When identifying RWD sources, Rines explained, “HIPAA-compliant is the entry point.” In addition, Network Advertising Initiative (NAI) membership indicates “you are compliant with not only how you collect your data but also how you use it for targeting,” and as a result, helps “protect our industry and our livelihood in the digital ecosystem.”

With organizations like the NAI, Jacobson added, “it’s possible to rise above all that clutter, synthesize it, make it understandable for marketers, advertising agencies and different companies, and then help police it.” When “bringing healthcare information with ID-based information,” it’s important “to think of the consumer first and make sure that everything is privacy-safe.”

At Swoop, Rines explained, “we take a safe approach to how we build these audiences” by starting “at a point of ignorance.” Specificity “changes the size and scope of the audience” so that “you become much more efficient in your spend” and “give a relevant message to a patient,” he added.

When a new drug comes to market, Jacobson said, “we work with a client to understand the diagnosis and procedure codes” so that “we can share with partners such as Swoop the very specific nuance audiences we’re looking to find in the real world.” The next step is “to layer in similar audiences to a lot of different media” to “manage reach and frequency and start thinking about a campaign more holistically,” she explained.

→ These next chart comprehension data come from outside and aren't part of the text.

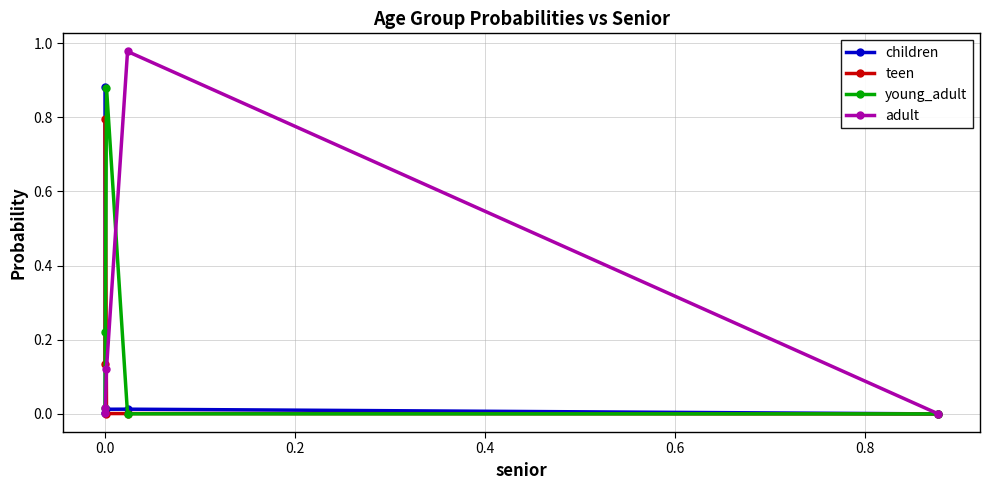

How many interior local peaks does the adult series have?

1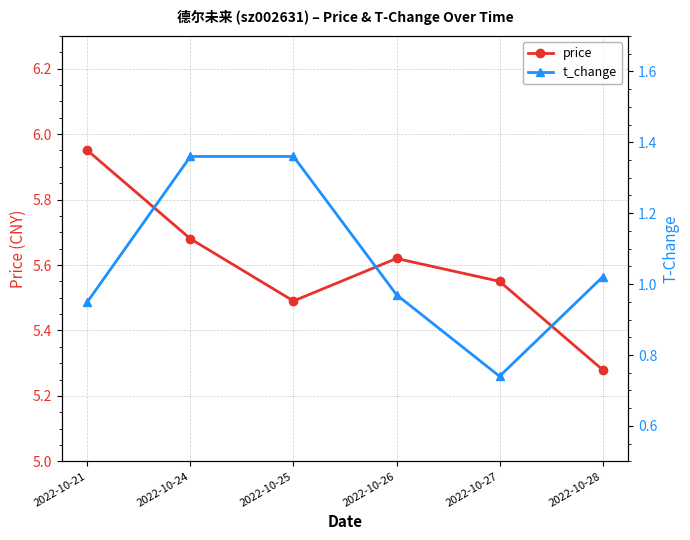

Between 2022-10-21 and 2022-10-25, which is larger?

2022-10-21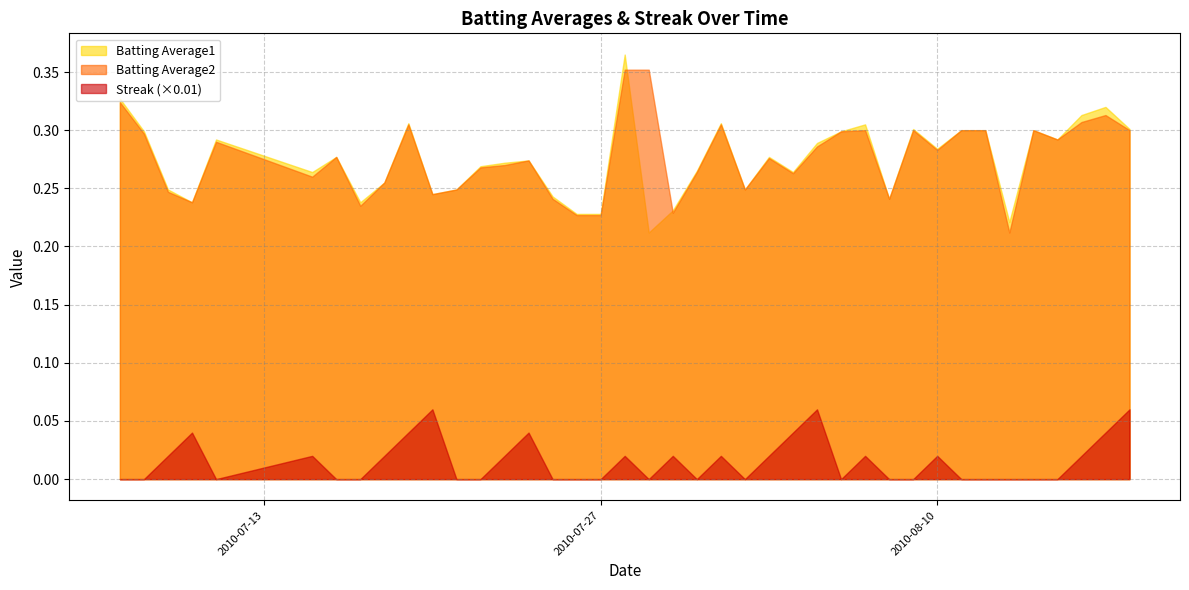

How many data points does each series have?

40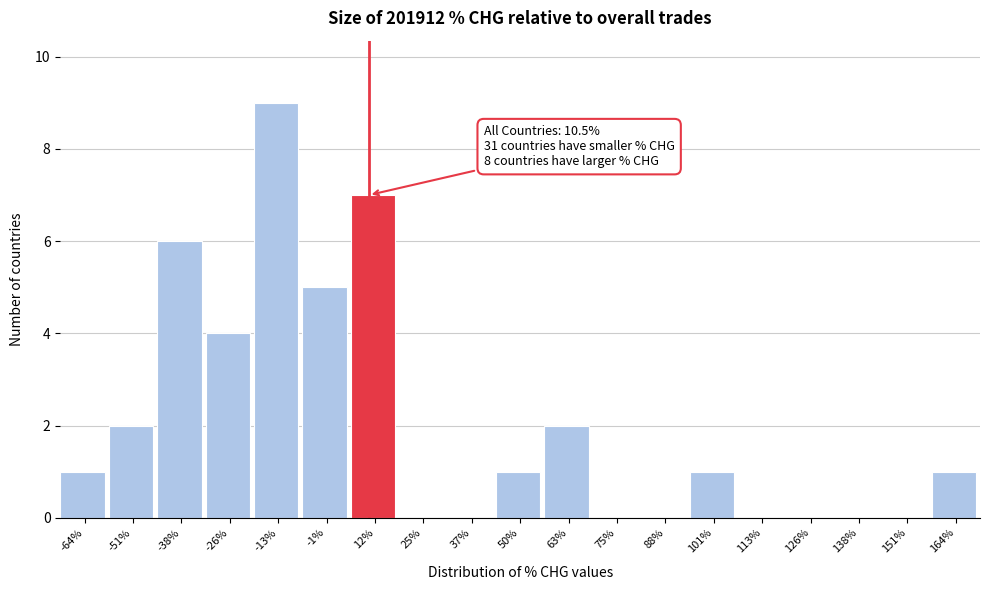

Over which range of the x-axis is the bar tallest?

-20 to -6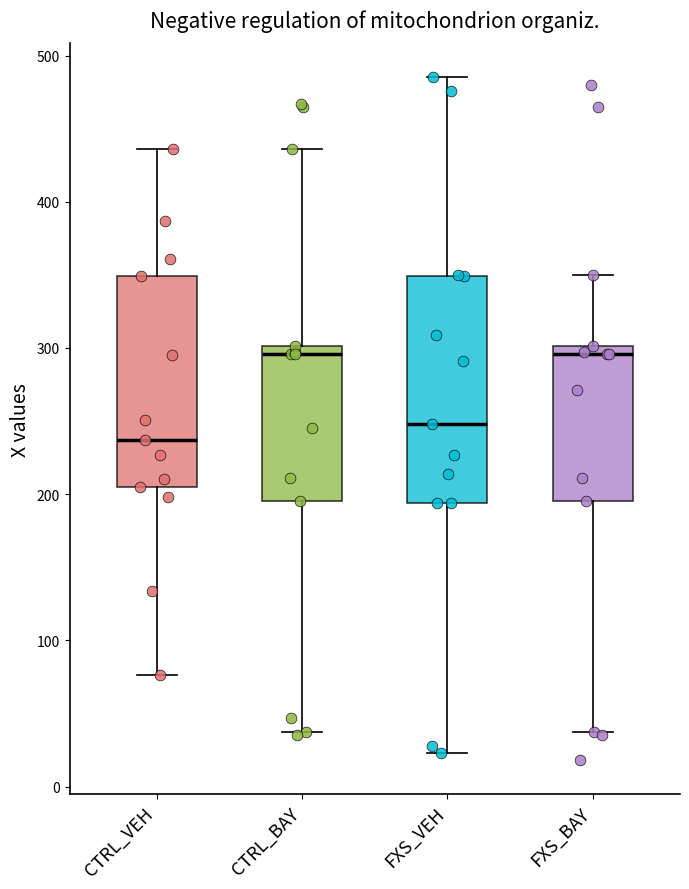

Which box is the tallest, from its lower edge to its upper edge?

FXS_VEH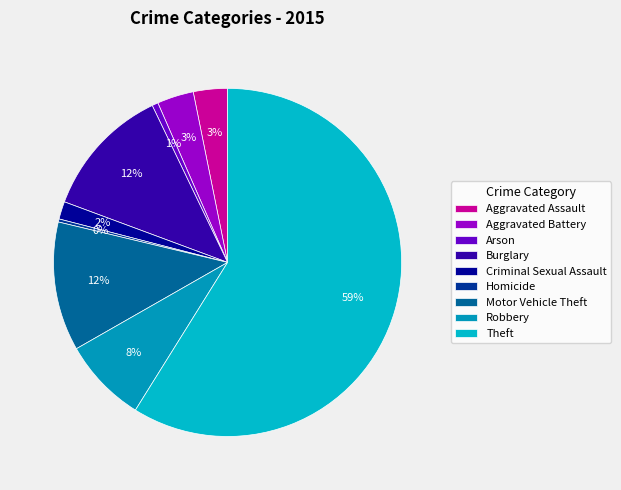

To the nearest percent, what portion does Criminal Sexual Assault represent?

2%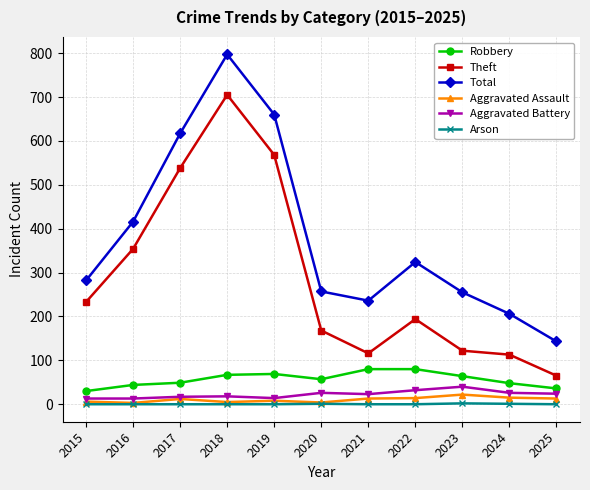

At which category does Total reach its first local peak?

2018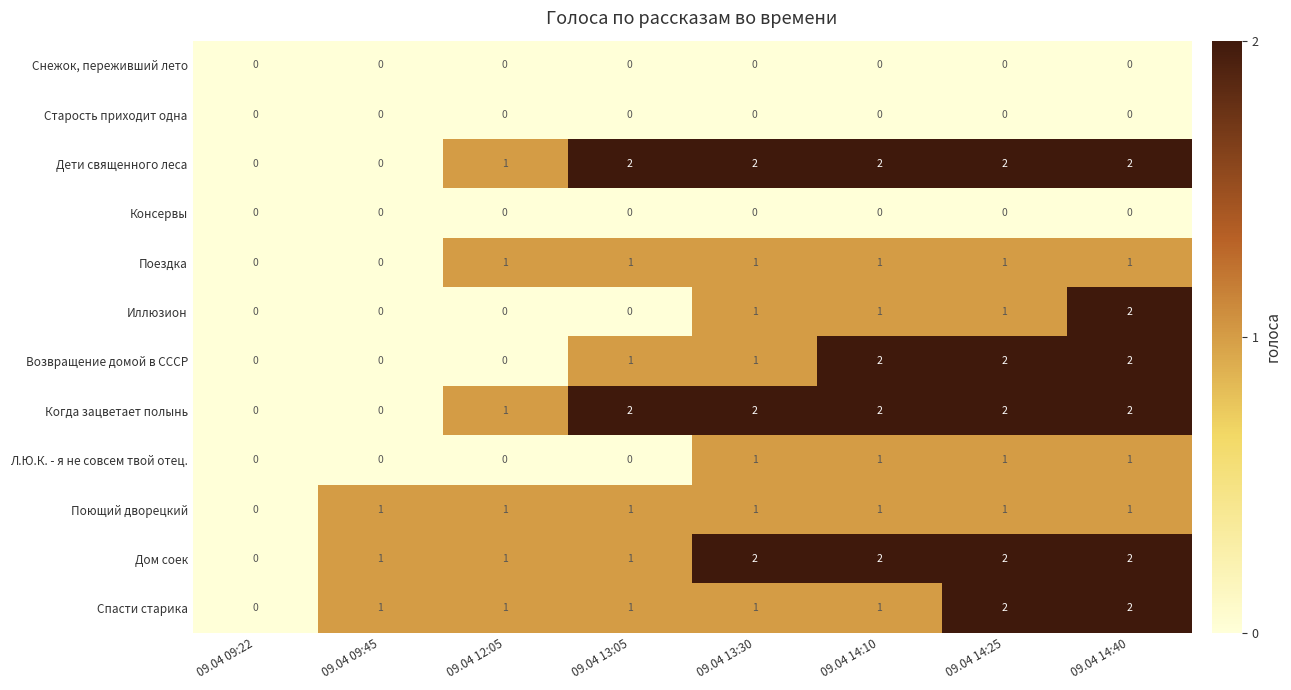

Count the Дети священного леса values in the range 1 to 2.

6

Building quality audiences

With all the changes, Rines said, “if you’re collecting data online, you’re going to lose your signal.” Yet, companies “working with data providers that have offline data” who are HIPAA-certified and NAI-compliant “will not be affected.”

It is critical for “every single marketer to take a look at how they are targeting consumers” and “to make sure that cookies are not a part of that puzzle,” Jacobson said. “Think more privacy-safe ID-based, opt-in solutions that help that closed loop measurement.”

Remember to “do the homework and know that things will change,” she added. More importantly, “always have backups in mind.”

To Rines, “audience quality is the gold standard in pharma.” Why? Essentially because it says “that this person has or likely has the condition.” Then, “how high you can build that” —  which should “not [be] over 50%,” he said — helps “prevent re-identifying the patient.” In the end, “you’re spending your dollars more wisely because you’re getting your message in front of people who are more likely to have the condition,” he continued.

Which is important because “there’s such a correlation between getting in front of the right consumer and people getting on script,” said Jacobson. 

“We have the ability to solve a lot of problems” as long as “we do it in a way that puts the patient first,” concluded Rines. That means “not re-identifying them and actually adding to their life by providing information that can really change their life.”